Cette mesure radicale s’inscrit dans l’application des conclusions d’une réunion réunissant le ministre de la Santé Amine Tahraoui, l’Inspection générale, l’Agence nationale de l’assurance maladie et l’Ordre national des médecins. «À l’issue de cette rencontre, il avait été décidé de renforcer la surveillance des cliniques privées et de suspendre immédiatement tout praticien du secteur public exerçant illégalement dans le privé», rapporte Assabah du 7 avril. «Les contrevenants sont déférés devant le conseil de discipline, qui statuera sur les sanctions appropriées, afin de lutter contre les conflits d’intérêts et de restaurer l’intégrité de l’offre de soins.
Les faits à l’origine de cette procédure remontent à plusieurs semaines: les deux neurochirurgiens mis en cause se seraient violemment disputés au sein d’une clinique privée d’El Jadida. L’un d’eux a déposé une plainte auprès de l’Ordre des médecins généralistes, qui l’a transmise à l’Inspection générale du ministère. Cet acte a été interprété comme un aveu explicite d’une activité «au noir» dans le secteur privé.

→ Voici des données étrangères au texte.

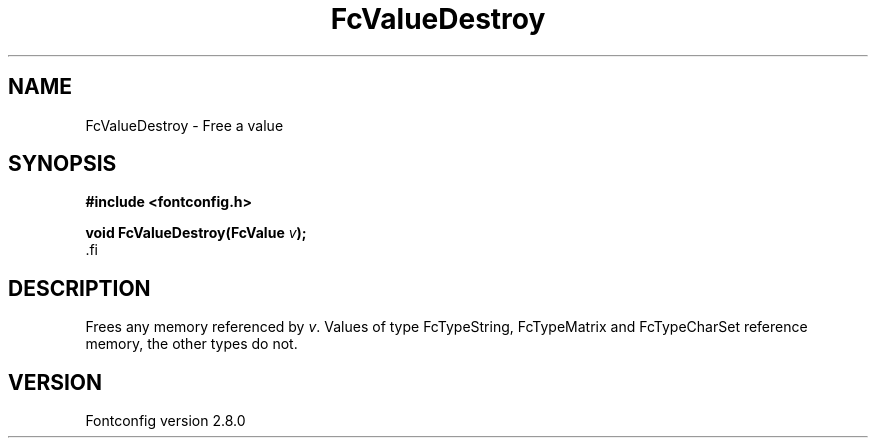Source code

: .\\" auto-generated by docbook2man-spec $Revision: 1.3 $
.TH "FcValueDestroy" "3" "18 November 2009" "" ""
.SH NAME
FcValueDestroy \- Free a value
.SH SYNOPSIS
.nf
\fB#include <fontconfig.h>
.sp
void FcValueDestroy(FcValue \fIv\fB);
\fR.fi
.SH "DESCRIPTION"
.PP
Frees any memory referenced by \fIv\fR\&. Values of type FcTypeString,
FcTypeMatrix and FcTypeCharSet reference memory, the other types do not.
.SH "VERSION"
.PP
Fontconfig version 2.8.0
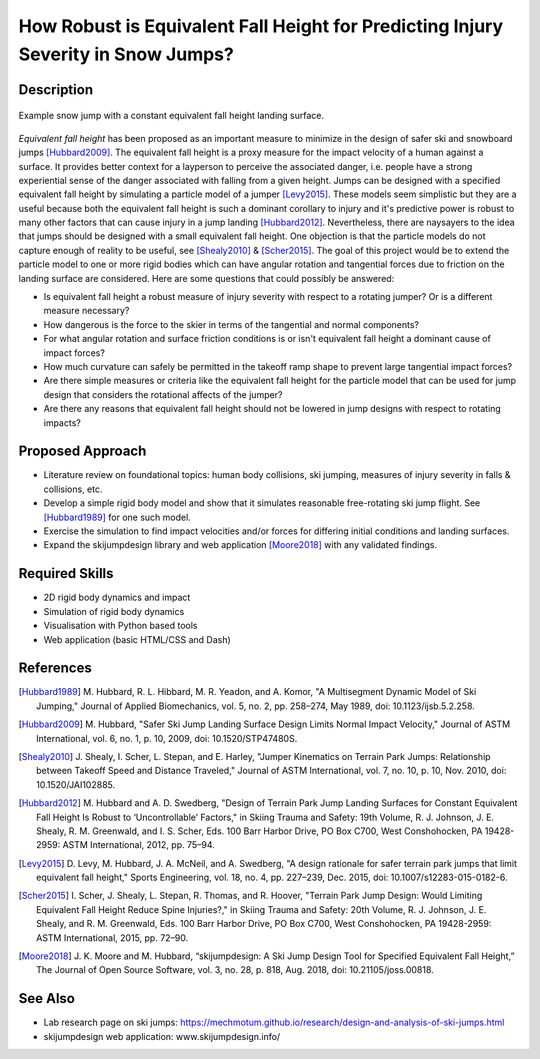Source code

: ==================================================================================
How Robust is Equivalent Fall Height for Predicting Injury Severity in Snow Jumps?
==================================================================================

Description
===========

.. figure:: https://objects-us-east-1.dream.io/mechmotum/ski-figure-01.png
   :width: 600px
   :align: center

   Example snow jump with a constant equivalent fall height landing surface.

*Equivalent fall height* has been proposed as an important measure to minimize
in the design of safer ski and snowboard jumps [Hubbard2009]_. The equivalent
fall height is a proxy measure for the impact velocity of a human against a
surface. It provides better context for a layperson to perceive the associated
danger, i.e. people have a strong experiential sense of the danger associated
with falling from a given height. Jumps can be designed with a specified
equivalent fall height by simulating a particle model of a jumper [Levy2015]_.
These models seem simplistic but they are a useful because both the equivalent
fall height is such a dominant corollary to injury and it's predictive power is
robust to many other factors that can cause injury in a jump landing
[Hubbard2012]_. Nevertheless, there are naysayers to the idea that jumps should
be designed with a small equivalent fall height. One objection is that the
particle models do not capture enough of reality to be useful, see
[Shealy2010]_ & [Scher2015]_. The goal of this project would be to extend the
particle model to one or more rigid bodies which can have angular rotation and
tangential forces due to friction on the landing surface are considered.  Here
are some questions that could possibly be answered:

- Is equivalent fall height a robust measure of injury severity with respect to
  a rotating jumper? Or is a different measure necessary?
- How dangerous is the force to the skier in terms of the tangential and normal
  components?
- For what angular rotation and surface friction conditions is or isn't
  equivalent fall height a dominant cause of impact forces?
- How much curvature can safely be permitted in the takeoff ramp shape to
  prevent large tangential impact forces?
- Are there simple measures or criteria like the equivalent fall height for the
  particle model that can be used for jump design that considers the rotational
  affects of the jumper?
- Are there any reasons that equivalent fall height should not be lowered in
  jump designs with respect to rotating impacts?

Proposed Approach
=================

- Literature review on foundational topics: human body collisions, ski jumping,
  measures of injury severity in falls & collisions, etc.
- Develop a simple rigid body model and show that it simulates reasonable
  free-rotating ski jump flight. See [Hubbard1989]_ for one such model.
- Exercise the simulation to find impact velocities and/or forces for differing
  initial conditions and landing surfaces.
- Expand the skijumpdesign library and web application [Moore2018]_ with any
  validated findings.

Required Skills
===============

- 2D rigid body dynamics and impact
- Simulation of rigid body dynamics
- Visualisation with Python based tools
- Web application (basic HTML/CSS and Dash)

References
==========

.. [Hubbard1989] M. Hubbard, R. L. Hibbard, M. R. Yeadon, and A. Komor, "A
   Multisegment Dynamic Model of Ski Jumping," Journal of Applied Biomechanics,
   vol. 5, no. 2, pp. 258–274, May 1989, doi: 10.1123/ijsb.5.2.258.
.. [Hubbard2009] M. Hubbard, "Safer Ski Jump Landing Surface Design Limits
   Normal Impact Velocity," Journal of ASTM International, vol. 6, no. 1, p.
   10, 2009, doi: 10.1520/STP47480S.
.. [Shealy2010] J. Shealy, I. Scher, L. Stepan, and E. Harley, "Jumper
   Kinematics on Terrain Park Jumps: Relationship between Takeoff Speed and
   Distance Traveled," Journal of ASTM International, vol. 7, no. 10, p. 10,
   Nov.  2010, doi: 10.1520/JAI102885.
.. [Hubbard2012] M. Hubbard and A. D. Swedberg, "Design of Terrain Park Jump Landing
   Surfaces for Constant Equivalent Fall Height Is Robust to ‘Uncontrollable’
   Factors," in Skiing Trauma and Safety: 19th Volume, R. J. Johnson, J. E.
   Shealy, R. M. Greenwald, and I. S. Scher, Eds. 100 Barr Harbor Drive, PO Box
   C700, West Conshohocken, PA 19428-2959: ASTM International, 2012, pp. 75–94.
.. [Levy2015] D. Levy, M. Hubbard, J. A. McNeil, and A. Swedberg, "A design
   rationale for safer terrain park jumps that limit equivalent fall height,"
   Sports Engineering, vol. 18, no. 4, pp. 227–239, Dec. 2015, doi:
   10.1007/s12283-015-0182-6.
.. [Scher2015] I. Scher, J. Shealy, L. Stepan, R. Thomas, and R. Hoover,
   "Terrain Park Jump Design: Would Limiting Equivalent Fall Height Reduce
   Spine Injuries?," in Skiing Trauma and Safety: 20th Volume, R. J. Johnson,
   J. E.  Shealy, and R. M. Greenwald, Eds. 100 Barr Harbor Drive, PO Box C700,
   West Conshohocken, PA 19428-2959: ASTM International, 2015, pp. 72–90.
.. [Moore2018] J. K. Moore and M. Hubbard, “skijumpdesign: A Ski Jump Design
   Tool for Specified Equivalent Fall Height,” The Journal of Open Source
   Software, vol. 3, no. 28, p. 818, Aug. 2018, doi: 10.21105/joss.00818.

See Also
========

- Lab research page on ski jumps: https://mechmotum.github.io/research/design-and-analysis-of-ski-jumps.html
- skijumpdesign web application: www.skijumpdesign.info/

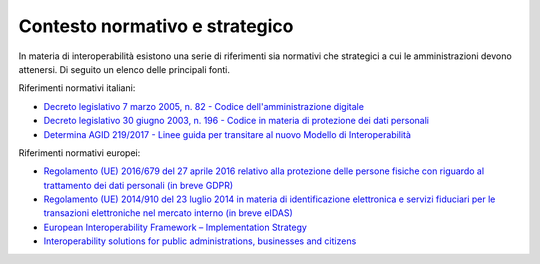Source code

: .. _contesto-normativo-e-strategico-4:

Contesto normativo e strategico
===============================

In materia di interoperabilità esistono una serie di riferimenti sia
normativi che strategici a cui le amministrazioni devono attenersi. Di
seguito un elenco delle principali fonti. 

Riferimenti normativi italiani:

-  `Decreto legislativo 7 marzo 2005, n. 82 - Codice
   dell'amministrazione
   digitale <http://www.normattiva.it/uri-res/N2Ls?urn:nir:stato:decreto.legislativo:2005-03-07;82!vig=>`__

-  `Decreto legislativo 30 giugno 2003, n. 196 - Codice in materia di
   protezione dei dati
   personali <https://www.normattiva.it/uri-res/N2Ls?urn:nir:stato:decreto.legislativo:2003-06-30;196!vig=>`__

-  `Determina AGID 219/2017 - Linee guida per transitare al nuovo
   Modello di
   Interoperabilità <https://www.agid.gov.it/sites/default/files/repository_files/upload_avvisi/linee_guida_passaggio_nuovo_modello_interoperabilita.pdf>`__

Riferimenti normativi europei:

-  `Regolamento (UE) 2016/679 del 27 aprile 2016 relativo alla
   protezione delle persone fisiche con riguardo al trattamento dei dati
   personali (in breve
   GDPR) <https://eur-lex.europa.eu/legal-content/IT/TXT/?qid=1584088833794&uri=CELEX:32016R0679>`__

-  `Regolamento (UE) 2014/910 del 23 luglio 2014 in materia di
   identificazione elettronica e servizi fiduciari per le transazioni
   elettroniche nel mercato interno (in breve
   eIDAS) <https://eur-lex.europa.eu/legal-content/IT/TXT/?qid=1584088967049&uri=CELEX:32014R0910>`__

-  `European Interoperability Framework – Implementation
   Strategy <https://eur-lex.europa.eu/legal-content/IT/TXT/?qid=1584086617794&uri=CELEX:52017DC0134>`__

-  `Interoperability solutions for public administrations, businesses
   and citizens <https://ec.europa.eu/isa2/eif_en>`__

«À la suite de cette plainte, les inspecteurs ont effectué des descentes dans plusieurs cliniques de la ville», indique Assabah. Ils y ont consulté les listes des praticiens relevant du secteur public, dont la présence a été constatée dans des établissements privés pendant des horaires où ils étaient censés exercer à l’hôpital Mohammed V. Ces absences ont été jugées comme une atteinte manifeste à leurs obligations de service, préjudiciable à l’offre publique de soins et à la prise en charge des patients, notamment en ce qui concerne les délais de rendez-vous pour les examens et les interventions chirurgicales.
La mission d’inspection s’est conclue par l’établissement d’un rapport accablant, qui souligne l’aggravation du phénomène des médecins publics exerçant clandestinement dans le privé, au point que certains établissements privés fondent entièrement leur activité de soins sur ces praticiens.